Il grande bluff delle sardine dell’odio:”Noi non portiamo le soluzioni”. E allora a che diavolo servono?


 – Il paradosso è che alla fine le sardine rischiano di farci rivalutare il Movimento Cinque Stelle. Sono nati entrambi da una contrapposizione: i grillini alla “casta”, i pesciolini a Salvini.Entrambi sono scesi in piazza. E se escludiamo i toni burberi dei pentastellati col loro “vaffa” rispetto al più chic “Bologna non si Lega”, le similitudini iniziali sembravano davvero tante. Poi però col tempo abbiamo scoperto, drammaticamente, che i seguaci di Grillo presentavano istanze più concrete di quelle di Santori. Non condivisibili, certo. Almeno per quanto ci riguarda. Ma almeno un po’ di sostanza c’era: giustizialismo, pauperismo, ambientalismo peloso, No Tav, No Tap e via dicendo. Orrori politici, se volete. Ma sempre meglio dell’Erasmus tra Nord e Sud o del Daspo per i social.

※ ※ ※

» **Elenco dei compiti**
• A. Riscrivi tutto il passo dell'articolo sulle sardine, da "Il grande bluff" fino a "per i social.", e cambia "sardine" in "acciughe".
• B. Riassumi in forma più breve il paragrafo dell'articolo sulle sardine che comincia con "Il paradosso è che alla fine", mantenendone i fatti principali.
• C. Rispondi alle seguenti domande sull'articolo sulle sardine:
(i) Quale frase delle sardine viene citata nel titolo?
(ii) A che cosa si contrapponevano i grillini?
(iii) Quale slogan delle sardine viene definito "più chic"?
Le righe che seguono sono materiale distinto dall'articolo sulle sardine.

[Coordinate dei punti di riferimento degli arti]
※ ※ ※

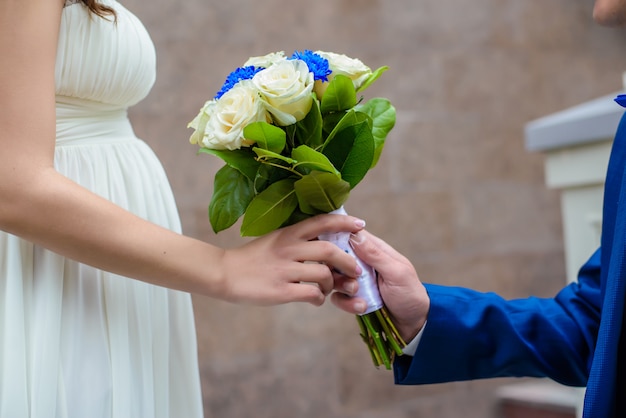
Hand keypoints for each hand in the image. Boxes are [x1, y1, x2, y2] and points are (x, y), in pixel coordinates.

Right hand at [218, 214, 365, 305]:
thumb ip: (298, 239)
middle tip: (355, 271)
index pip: (322, 222)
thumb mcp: (275, 240)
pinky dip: (319, 298)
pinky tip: (315, 300)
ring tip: (328, 289)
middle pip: (330, 250)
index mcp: (288, 233)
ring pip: (324, 274)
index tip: (361, 225)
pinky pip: (312, 294)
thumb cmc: (252, 258)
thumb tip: (326, 239)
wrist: (224, 274)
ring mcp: (285, 269)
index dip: (345, 222)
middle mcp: (288, 248)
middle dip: (348, 262)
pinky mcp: (280, 290)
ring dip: (333, 283)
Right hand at [331, 230, 429, 341]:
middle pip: (336, 255)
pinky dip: (347, 303)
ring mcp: (355, 280)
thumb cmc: (410, 294)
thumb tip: (354, 234)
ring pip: (333, 277)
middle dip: (338, 268)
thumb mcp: (396, 272)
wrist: (413, 324)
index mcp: (374, 250)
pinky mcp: (351, 297)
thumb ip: (375, 254)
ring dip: (344, 287)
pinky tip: (362, 307)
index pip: (351, 234)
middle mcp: (362, 262)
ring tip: (358, 294)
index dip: (337, 237)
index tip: (334, 248)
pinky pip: (338, 297)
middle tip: (353, 279)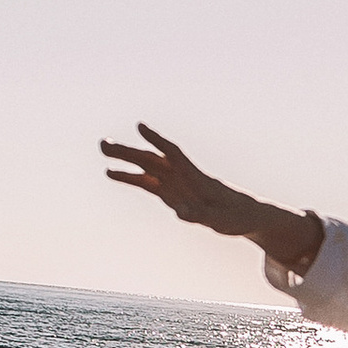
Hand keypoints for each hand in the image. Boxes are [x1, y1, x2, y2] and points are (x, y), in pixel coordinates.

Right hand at [100, 121, 265, 240]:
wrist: (245, 215)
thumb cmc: (236, 216)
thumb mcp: (220, 220)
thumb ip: (200, 215)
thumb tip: (180, 212)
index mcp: (196, 178)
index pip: (174, 154)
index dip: (157, 141)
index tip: (140, 127)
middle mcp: (182, 176)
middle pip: (153, 159)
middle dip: (129, 151)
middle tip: (103, 144)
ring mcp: (174, 183)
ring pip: (146, 167)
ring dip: (125, 159)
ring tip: (102, 151)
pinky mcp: (170, 193)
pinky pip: (146, 183)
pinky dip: (129, 177)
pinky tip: (110, 173)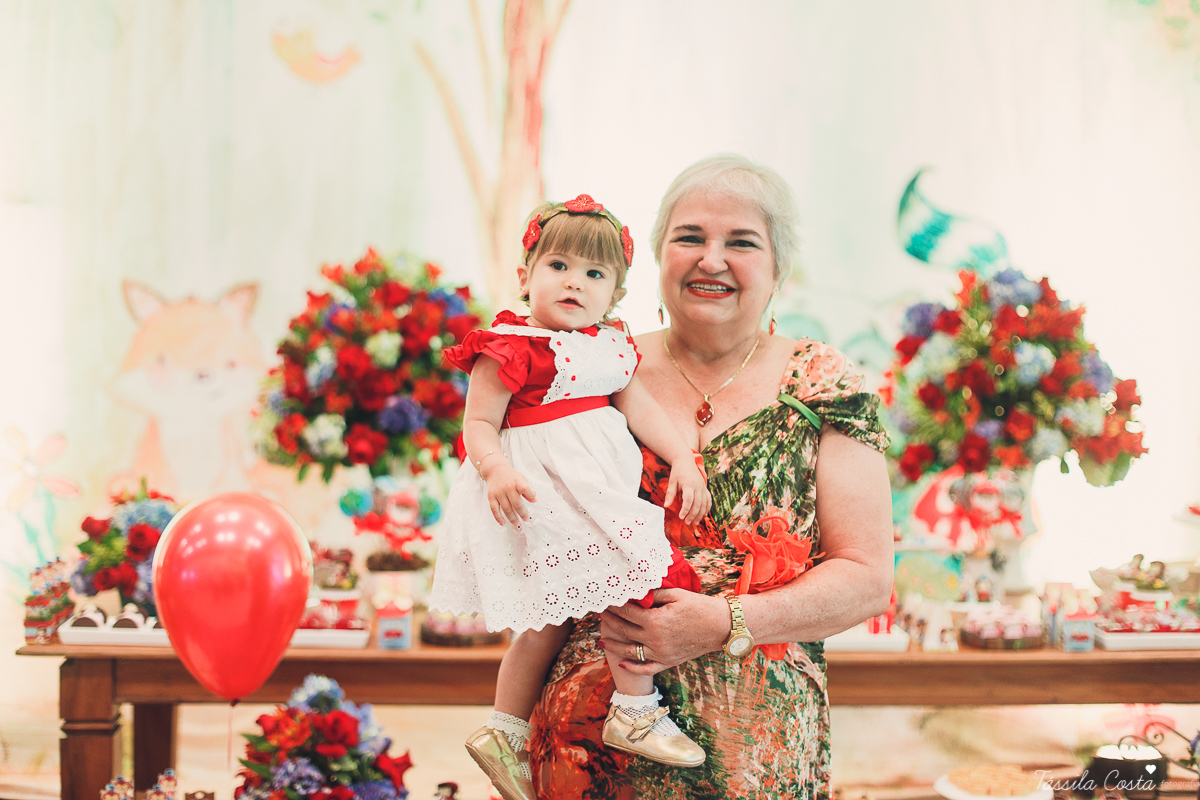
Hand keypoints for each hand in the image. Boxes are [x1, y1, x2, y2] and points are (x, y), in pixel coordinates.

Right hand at [482, 461, 536, 526]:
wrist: (495, 470)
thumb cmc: (511, 476)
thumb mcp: (521, 479)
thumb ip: (528, 489)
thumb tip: (534, 500)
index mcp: (517, 481)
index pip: (525, 488)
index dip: (530, 494)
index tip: (533, 500)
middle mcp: (507, 487)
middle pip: (516, 503)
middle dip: (522, 513)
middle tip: (526, 519)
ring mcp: (499, 493)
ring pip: (506, 508)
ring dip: (512, 518)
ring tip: (517, 524)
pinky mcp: (491, 497)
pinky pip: (494, 509)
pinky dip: (498, 517)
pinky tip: (503, 523)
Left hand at [598, 589, 728, 675]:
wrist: (721, 626)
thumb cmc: (699, 606)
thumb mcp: (675, 594)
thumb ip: (653, 594)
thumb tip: (635, 593)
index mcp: (655, 620)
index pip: (627, 612)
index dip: (614, 606)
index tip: (604, 601)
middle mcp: (655, 639)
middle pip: (624, 630)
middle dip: (610, 622)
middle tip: (599, 615)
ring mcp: (661, 653)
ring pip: (630, 651)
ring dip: (614, 646)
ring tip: (602, 640)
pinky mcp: (668, 662)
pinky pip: (646, 668)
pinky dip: (632, 666)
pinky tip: (622, 662)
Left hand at [662, 456, 710, 524]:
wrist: (686, 461)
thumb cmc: (678, 471)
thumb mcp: (672, 481)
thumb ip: (670, 494)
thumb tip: (666, 506)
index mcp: (689, 484)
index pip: (689, 499)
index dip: (685, 509)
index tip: (681, 517)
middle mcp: (698, 486)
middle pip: (697, 503)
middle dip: (693, 515)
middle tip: (687, 522)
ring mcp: (703, 487)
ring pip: (704, 503)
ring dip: (700, 514)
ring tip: (695, 522)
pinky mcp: (705, 488)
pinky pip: (708, 500)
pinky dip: (707, 508)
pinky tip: (703, 515)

※ ※ ※

» **Risultati in ordine**
• A.
Il grande bluff delle acciughe dell’odio:”Noi non portiamo le soluzioni”. E allora a che diavolo servono?


 – Il paradosso è che alla fine le acciughe rischiano di farci rivalutare il Movimento Cinque Stelle. Sono nati entrambi da una contrapposizione: i grillini alla “casta”, i pesciolini a Salvini.Entrambi sono scesi in piazza. E se escludiamo i toni burberi dei pentastellati col loro “vaffa” rispetto al più chic “Bologna non si Lega”, le similitudini iniziali sembravano davvero tante. Poi però col tempo abbiamo scoperto, drammaticamente, che i seguaci di Grillo presentavano istanze più concrete di quelle di Santori. Non condivisibili, certo. Almeno per quanto ci riguarda. Ma almeno un po’ di sostanza c’era: giustizialismo, pauperismo, ambientalismo peloso, No Tav, No Tap e via dicendo. Orrori politici, se volete. Ma sempre meglio dell’Erasmus tra Nord e Sud o del Daspo per i social.

• B. Secondo l'autore, le sardine rischiano paradossalmente di far rivalutare il Movimento Cinque Stelle. Entrambi sono nati da una contrapposizione, i grillini alla "casta" e le sardine a Salvini, ed entrambi sono scesi in piazza. A parte i toni diversi ("vaffa" contro "Bologna non si Lega"), le somiglianze iniziali sembravano molte. Col tempo, però, i seguaci di Grillo si sono dimostrati più concreti di Santori. Presentavano istanze come giustizialismo, pauperismo, ambientalismo peloso, No Tav e No Tap. L'autore non le condivide, ma le giudica comunque migliori dell'Erasmus tra Nord e Sud o del Daspo per i social.

• C.
(i) "Noi non portiamo le soluzioni".
(ii) Alla "casta".
(iii) "Bologna non si Lega".